=== Section Start ===

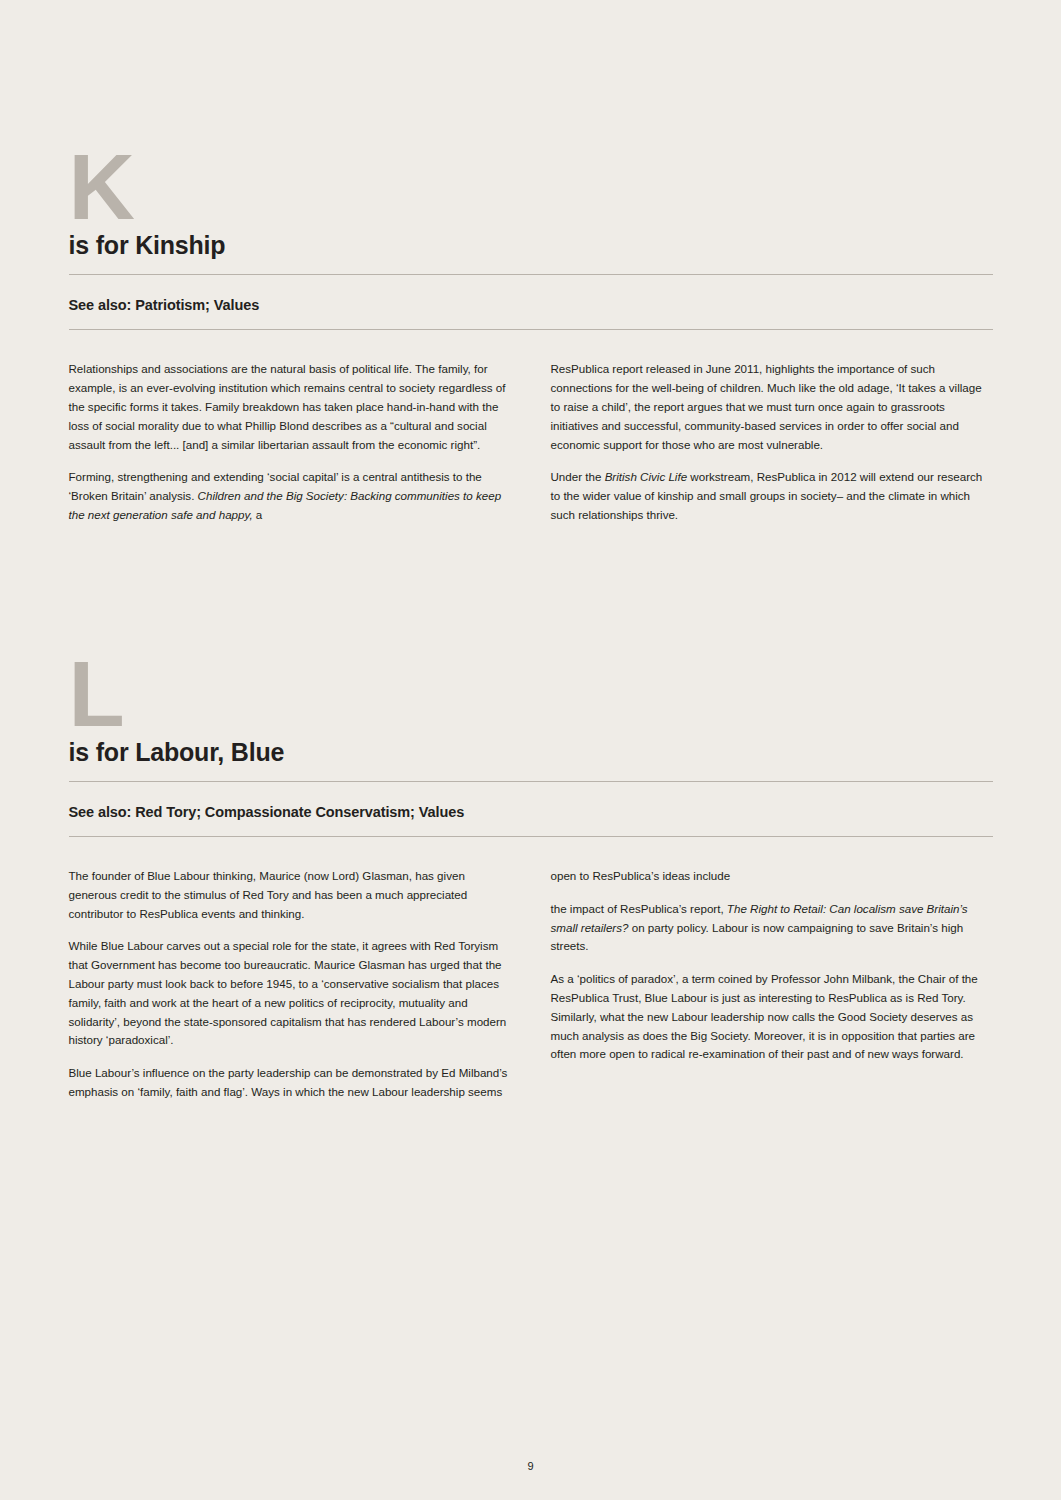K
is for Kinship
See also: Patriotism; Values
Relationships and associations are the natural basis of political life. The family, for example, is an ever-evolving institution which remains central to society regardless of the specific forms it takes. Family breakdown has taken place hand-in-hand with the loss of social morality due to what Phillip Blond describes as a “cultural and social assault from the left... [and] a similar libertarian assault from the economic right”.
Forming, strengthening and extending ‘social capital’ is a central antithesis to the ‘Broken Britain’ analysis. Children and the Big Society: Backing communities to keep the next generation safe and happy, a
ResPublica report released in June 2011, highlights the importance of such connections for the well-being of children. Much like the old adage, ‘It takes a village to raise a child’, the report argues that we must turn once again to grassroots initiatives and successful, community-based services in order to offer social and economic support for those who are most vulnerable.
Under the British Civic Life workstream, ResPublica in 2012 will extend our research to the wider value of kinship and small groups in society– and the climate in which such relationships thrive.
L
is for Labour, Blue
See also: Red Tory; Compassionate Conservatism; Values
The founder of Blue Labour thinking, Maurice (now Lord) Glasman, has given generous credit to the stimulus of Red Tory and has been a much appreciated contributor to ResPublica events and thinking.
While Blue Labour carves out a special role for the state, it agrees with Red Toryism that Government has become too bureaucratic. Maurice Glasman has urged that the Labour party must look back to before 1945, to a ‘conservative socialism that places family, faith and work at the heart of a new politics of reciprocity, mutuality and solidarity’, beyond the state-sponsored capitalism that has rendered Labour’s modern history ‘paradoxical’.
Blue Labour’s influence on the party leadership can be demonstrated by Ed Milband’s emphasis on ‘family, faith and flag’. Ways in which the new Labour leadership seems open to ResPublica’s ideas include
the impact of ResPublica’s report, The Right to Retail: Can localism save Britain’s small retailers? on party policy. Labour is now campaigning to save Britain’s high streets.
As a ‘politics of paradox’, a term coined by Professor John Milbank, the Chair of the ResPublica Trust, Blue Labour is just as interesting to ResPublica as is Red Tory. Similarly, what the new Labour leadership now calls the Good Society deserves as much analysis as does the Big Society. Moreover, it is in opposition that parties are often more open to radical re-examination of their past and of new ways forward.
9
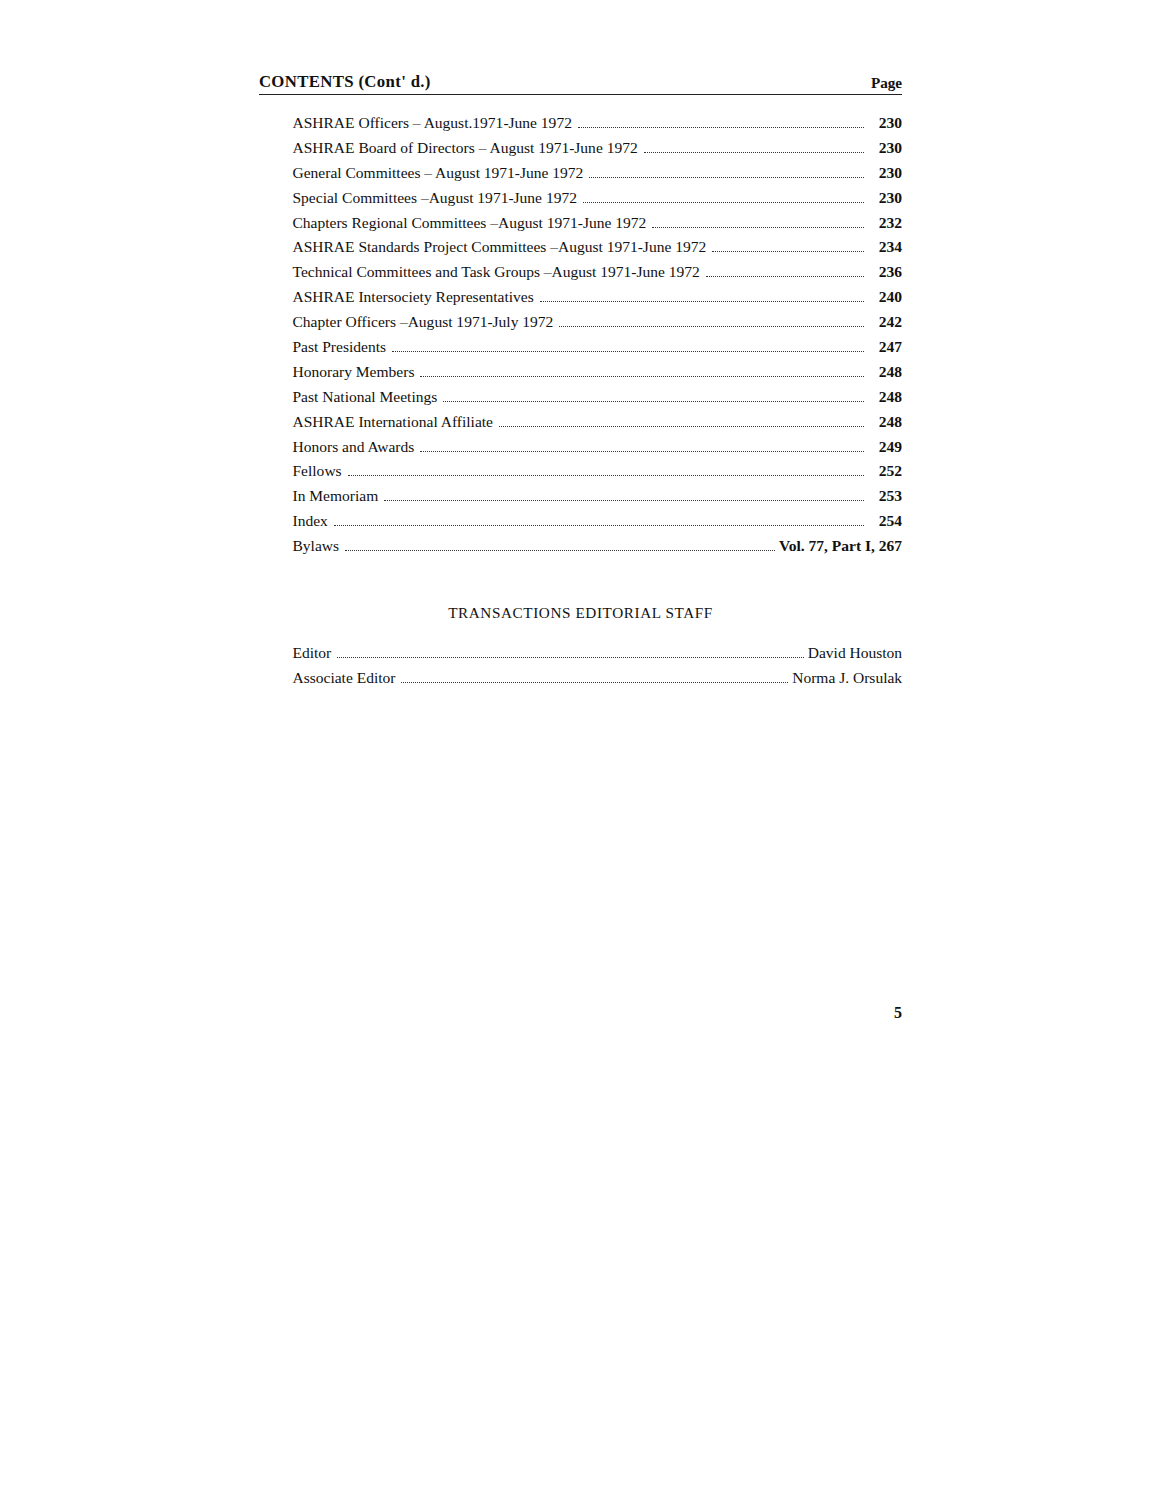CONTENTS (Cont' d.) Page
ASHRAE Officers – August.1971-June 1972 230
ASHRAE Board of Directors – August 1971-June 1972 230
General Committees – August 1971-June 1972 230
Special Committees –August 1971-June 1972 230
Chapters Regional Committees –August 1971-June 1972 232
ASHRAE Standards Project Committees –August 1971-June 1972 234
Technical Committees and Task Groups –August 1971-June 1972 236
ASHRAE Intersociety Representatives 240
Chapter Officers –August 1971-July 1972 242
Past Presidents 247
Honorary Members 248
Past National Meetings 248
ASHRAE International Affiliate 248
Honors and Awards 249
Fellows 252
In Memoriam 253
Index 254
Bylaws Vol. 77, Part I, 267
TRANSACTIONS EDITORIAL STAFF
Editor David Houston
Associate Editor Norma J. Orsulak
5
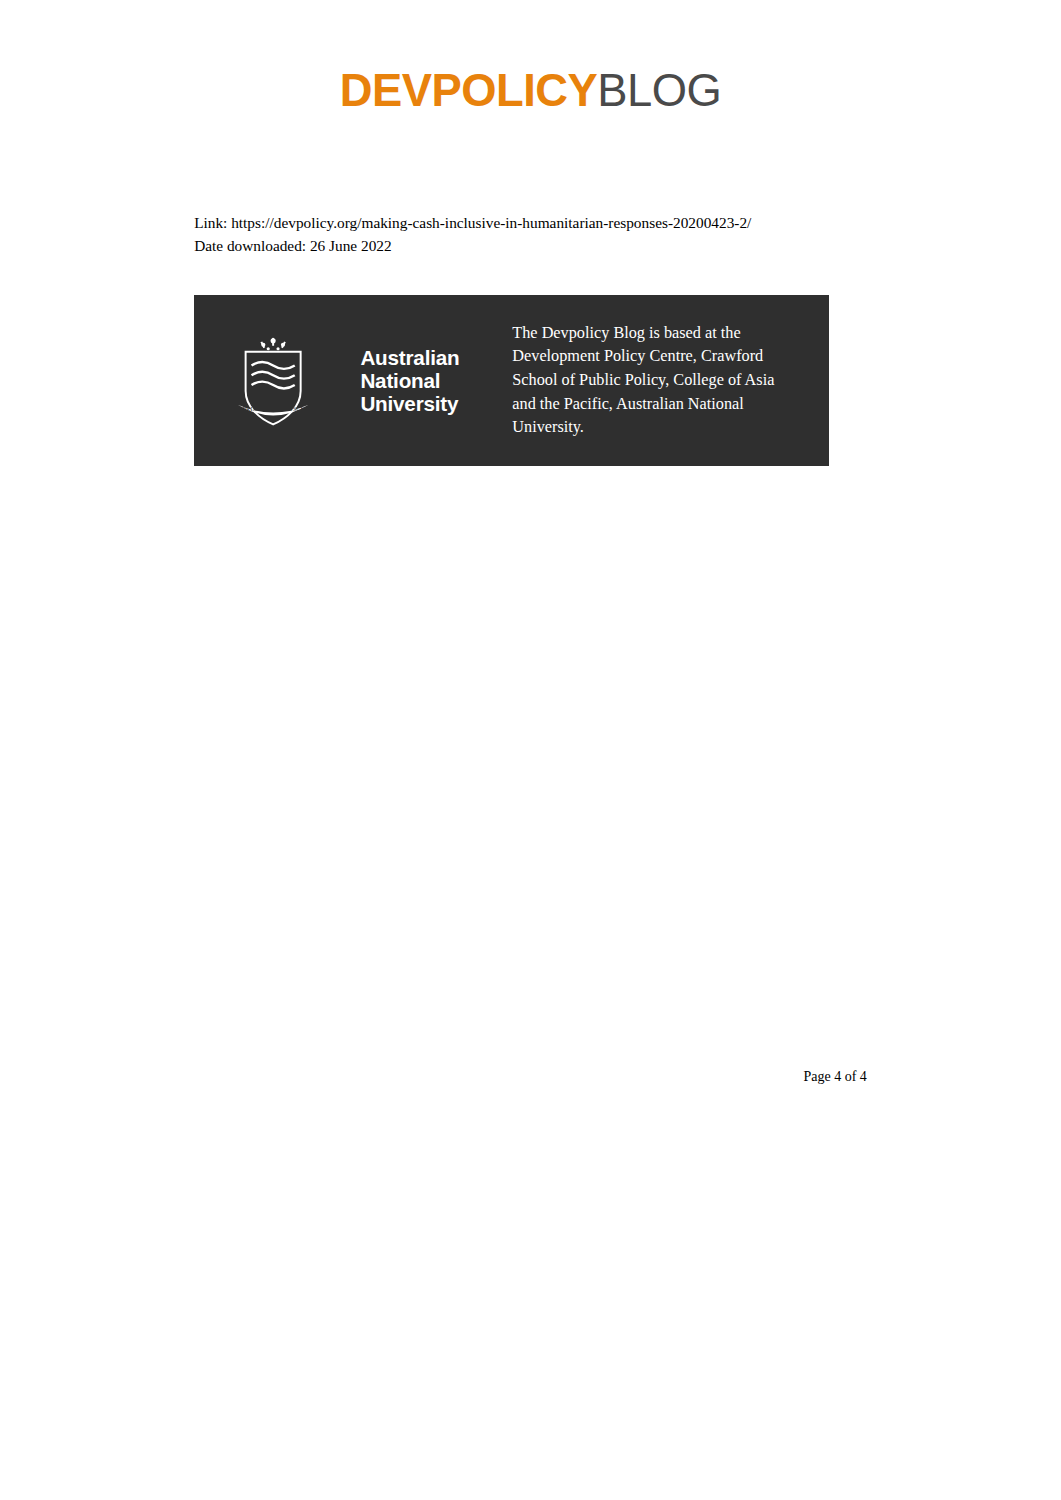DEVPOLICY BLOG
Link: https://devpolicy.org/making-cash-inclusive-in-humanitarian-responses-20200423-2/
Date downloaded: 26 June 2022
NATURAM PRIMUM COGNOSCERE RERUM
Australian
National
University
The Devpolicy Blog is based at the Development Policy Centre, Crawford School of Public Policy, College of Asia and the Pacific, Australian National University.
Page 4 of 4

=== Section End ===

WORK ORDER
Set down the material exactly as given, but print none of the pictures.

TASK RESPONSE
K
is for Kinship
See also: Patriotism; Values
Relationships and associations are the natural basis of political life. The family, for example, is an ever-evolving institution which remains central to society regardless of the specific forms it takes. Family breakdown has taken place hand-in-hand with the loss of social morality due to what Phillip Blond describes as a “cultural and social assault from the left... [and] a similar libertarian assault from the economic right”.
Forming, strengthening and extending ‘social capital’ is a central antithesis to the ‘Broken Britain’ analysis. Children and the Big Society: Backing communities to keep the next generation safe and happy, a
ResPublica report released in June 2011, highlights the importance of such connections for the well-being of children. Much like the old adage, ‘It takes a village to raise a child’, the report argues that we must turn once again to grassroots initiatives and successful, community-based services in order to offer social and economic support for those who are most vulnerable.
Under the British Civic Life workstream, ResPublica in 2012 will extend our research to the wider value of kinship and small groups in society– and the climate in which such relationships thrive.
L
is for Labour, Blue
See also: Red Tory; Compassionate Conservatism; Values
The founder of Blue Labour thinking, Maurice (now Lord) Glasman, has given generous credit to the stimulus of Red Tory and has been a much appreciated contributor to ResPublica events and thinking.
While Blue Labour carves out a special role for the state, it agrees with Red Toryism that Government has become too bureaucratic. Maurice Glasman has urged that the Labour party must look back to before 1945, to a ‘conservative socialism that places family, faith and work at the heart of a new politics of reciprocity, mutuality and solidarity’, beyond the state-sponsored capitalism that has rendered Labour’s modern history ‘paradoxical’.
Blue Labour’s influence on the party leadership can be demonstrated by Ed Milband’s emphasis on ‘family, faith and flag’. Ways in which the new Labour leadership seems open to ResPublica’s ideas include
the impact of ResPublica’s report, The Right to Retail: Can localism save Britain’s small retailers? on party policy. Labour is now campaigning to save Britain’s high streets.
As a ‘politics of paradox’, a term coined by Professor John Milbank, the Chair of the ResPublica Trust, Blue Labour is just as interesting to ResPublica as is Red Tory. Similarly, what the new Labour leadership now calls the Good Society deserves as much analysis as does the Big Society. Moreover, it is in opposition that parties are often more open to radical re-examination of their past and of new ways forward.
9
CONTENTS (Cont' d.) Page
ASHRAE Officers – August.1971-June 1972 230
ASHRAE Board of Directors – August 1971-June 1972 230
General Committees – August 1971-June 1972 230
Special Committees –August 1971-June 1972 230
Chapters Regional Committees –August 1971-June 1972 232
ASHRAE Standards Project Committees –August 1971-June 1972 234
Technical Committees and Task Groups –August 1971-June 1972 236
ASHRAE Intersociety Representatives 240
Chapter Officers –August 1971-July 1972 242
Past Presidents 247
Honorary Members 248
Past National Meetings 248
ASHRAE International Affiliate 248
Honors and Awards 249
Fellows 252
In Memoriam 253
Index 254
Bylaws Vol. 77, Part I, 267
TRANSACTIONS EDITORIAL STAFF
Editor David Houston
Associate Editor Norma J. Orsulak
5
DEVPOLICY BLOG
Link: https://devpolicy.org/making-cash-inclusive-in-humanitarian-responses-20200423-2/
Date downloaded: 26 June 2022
NATURAM PRIMUM COGNOSCERE RERUM
Australian
National
University
The Devpolicy Blog is based at the Development Policy Centre, Crawford School of Public Policy, College of Asia and the Pacific, Australian National University.
Page 4 of 4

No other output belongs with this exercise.